Walaupun ajaran Trias Politica tersebut sangat dirasakan pengaruhnya
sampai sekarang, tetapi di dalam praktik kehidupan kenegaraan ternyata ajaran itu
tidak dapat diterapkan secara mutlak, oleh karena ternyata di dalam praktik
pengertian fungsi kekuasaan negara dan organ negara perlu ada pembedaan.
Selain itu, di dalam kenyataannya satu organ negara itu mungkin dapat melakukan
lebih dari satu fungsi kekuasaan negara, misalnya organ eksekutif dapat saja
memegang kekuasaan legislatif.
Dalam kehidupan kenegaraan yang berlaku dan sesuai ketentuan-ketentuan
dalam UUD 1945, Indonesia jelas tidak menganut ajaran Trias Politica dengan
adanya pemisahan kekuasaan (separation of powers atau scheiding van machten).
Berdaasarkan ketentuan-ketentuan dalam UUD 1945 dan Penjelasannya,
pemegang ketiga kekuasaan negara di Indonesia dilakukan oleh:
1. Kekuasaan eksekutif, dipegang oleh Presiden;
2. Kekuasaan legislatif, dipegang oleh Presiden dengan persetujuan DPR;
3. Kekuasaan yudikatif, dipegang oleh MA dan badan-badan peradilan lainya.
Dengan adanya kekuasaan eksekutif di tangan Presiden sekaligus kekuasaan
legislatif (dengan persetujuan DPR), serta kekuasaan yudikatif di tangan MA dan
badan-badan peradilan lainnya, sebenarnya Indonesia menganut sistem

3
pembagian kekuasaan (distribution of powers) dalam menyelenggarakan
Pemerintahan Negara Republik Indonesia.

B. Presiden Penyelenggara Tertinggi Pemerintahan Negara


Di dalam Pasal 4 Ayat (1) UUD 1945 (sebelum Perubahan) dirumuskan
sebagai berikut:
“Presiden RI memegang kekuasaan pemerintahan menurut UUD”.
Dengan mengambil rumusan dari Pasal 4 Ayat (1) UUD 1945 tersebut dapat
disimpulkan bahwa Presiden adalah Kepala Pemerintahan di Negara Republik
Indonesia.
Menurut Jellinek pemerintahan mengandung 2 (dua) arti, yaitu arti formal
dan arti material.
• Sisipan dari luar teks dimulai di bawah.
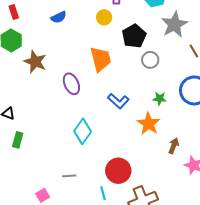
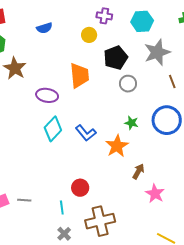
purple ellipse: (71, 84) -> (47, 95), turned -65
blue L-shape: (118, 101) -> (86, 133), moved
cyan diamond: (83, 131) -> (53, 129), moved
red circle: (118, 171) -> (80, 188), size x0.7
gray line: (69, 176) -> (24, 200), moved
Pemerintahan dalam arti formal mengandung kekuasaan
mengatur (Verordnungsgewalt) dan kekuasaan memutus (Entscheidungsgewalt),
sedangkan pemerintahan dalam arti material berisi dua unsur memerintah dan
unsur melaksanakan (das Element der Regierung und das der Vollziehung).
Dari ketentuan Pasal 4 Ayat (1) UUD 1945 dapat ditarik kesimpulan bahwa
kekuasaan pemerintahan itu mengandung juga kekuasaan pengaturan dalam arti
membentuk peraturan. Hal ini sesuai juga dengan pendapat dari van Wijk dan W.
Konijnenbelt yang menyatakan bahwa pelaksanaan (uitvoering) dapat berarti
pengeluaran penetapan-penetapan atau berupa perbuatan-perbuatan nyata lainnya
ataupun berupa pengeluaran peraturan-peraturan lebih lanjut ( gedelegeerde
wetgeving).
Apabila dilihat pada teori van Vollenhoven, pengertian pemerintahan
(regering) bisa berarti sebagai lembaga (overheid) dapat pula berarti sebagai suatu
fungsi (functie). Pemerintahan dalam arti luas terdiri atas 4 (empat) fungsi, yaitu:
1. Ketataprajaan (bestuur);
2. Pengaturan (regeling);
3. Keamanan/kepolisian (politie); dan
4. Peradilan (rechtspraak).
Dimana fungsi yang terakhir ini kemudian dipisahkan karena adanya wawasan
negara berdasar hukum (Rechtsstaat).
Pemerintah dalam arti lembaga yang menyelenggarakan pemerintahan
sesuai dengan UUD 1945 adalah Presiden. Pengertian ini diperjelas oleh A.
Hamid S. Attamimi dengan penjelasan, sebagai berikut:
“Di bawah UUD 1945, yang dimaksud dengan Pemerintah (regering)
ialah organ yang dipimpin oleh Presiden RI sebagai penyelenggaranya
yang tertinggi, dengan bagian-bagiannya terdiri dari Pemerintah Pusat,
Pemerintah Daerah Tingkat I dan Pemerintah Daerah Tingkat II”.

4
Pasal 4 Ayat (1) UUD 1945 menegaskan lebih lanjut, “Presiden RI
memegang kekuasaan pemerintahan menurut UUD”.
“Dengan demikian sesuai UUD 1945 Presiden RI selain memegang
kekuasan pemerintahan, ia juga penyelenggara tertinggi Pemerintah
Negara. Dengan demikian, seluruh tugas dan fungsi staatsregering dari
Negara Republik Indonesia berada di tangan Presiden, dan Presiden
jugalah Penyelenggara Tertinggi organ staatsregering tersebut”.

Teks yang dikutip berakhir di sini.